Un peu coquin, donc, ce livre, évoquant le Montparnasse des débuts de l'impressionnisme, la fête perpétuelle peinte par Renoir, son amour de la vie et d ‘Aline la gourmande, l'amour de Rembrandt pour Saskia qui illumine la Ronde de nuit.

Parfois l'auteur donne la parole à un modèle par exemple Béatrice Hastings, poétesse et journaliste, qui a vécu une liaison orageuse avec Modigliani. Elle repense à sa rencontre avec lui, à sa peinture « vue de face, le cou et le visage s'allongent, le regard est vide. »… et elle caresse un nu de femme lascive.

Ou bien il fait écrire Berthe Morisot à sa soeur, pour lui parler en bien du pointillisme, rejeté par la critique :« versicolores gouttes » »tourbillonnantes cohues de menues macules », « fourmillement de paillettes prismatiques » « menues taches prismatiques » critiques qui la font rire ainsi qu ‘Eugène Manet son mari .
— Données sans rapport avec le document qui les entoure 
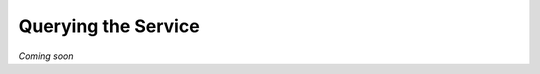 .. _services_querying:

====================
Querying the Service
====================

*Coming soon*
Ou bien encore se faisant journaliste, rapportant le procès fait par Whistler à Ruskin, qui l'a traité de bouffon. Lorsque l'on voit le « Nocturnes en noir et or », la beauté de ce feu d'artifice et sa modernité, entendre qu'il a « jeté un pot de peinture à la face du public »nous choque, bravo le peintre, refusant d'expliquer au juge l'importance des formes et des couleurs, pas de ce qui est représenté, de toute façon il ne comprendrait rien, mais nous, si, grâce à ce si charmant livre si rempli de références.

Ou bien en même temps les recherches de Monet peignant les cathédrales de Rouen à diverses heures de la journée, puis évoluant sans cesse jusqu'à peindre les Nymphéas, et l'on imagine le peintre et sa petite fille Blanche, les regardant avec distance, puisqu'ils doivent être vus de loin. « J'ai voulu aller encore plus loin : supprimer la ligne d'horizon, fondre les plans, oublier la perspective. le ciel est absent, seule sa réflexion sur l'onde est visible. L'apparence éphémère des choses… »
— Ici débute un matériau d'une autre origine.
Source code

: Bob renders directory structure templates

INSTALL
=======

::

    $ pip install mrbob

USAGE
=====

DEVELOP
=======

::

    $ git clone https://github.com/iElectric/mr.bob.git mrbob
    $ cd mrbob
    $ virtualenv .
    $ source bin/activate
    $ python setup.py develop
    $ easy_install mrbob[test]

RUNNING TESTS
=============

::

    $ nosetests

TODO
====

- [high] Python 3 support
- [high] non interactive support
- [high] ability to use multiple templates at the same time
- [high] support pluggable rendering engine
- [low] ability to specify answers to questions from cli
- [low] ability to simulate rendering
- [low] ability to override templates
Je ne cite pas tout, à vous de découvrir le Jeu de mains de Georges de la Tour, la naissance de l'art rupestre, Winslow Homer ( j'avoue je ne connaissais pas) et, pour terminer sur Vermeer, qu'est devenu ce petit pan de mur jaune, disparu à Delft, et seul survivant sur la toile et dans la « Prisonnière » de Proust ?

En quelques pages, Alain Yvars conjugue l'art apparemment simple de nous convier à savoir regarder un tableau, et toutes les connaissances qui précèdent cette simplicité.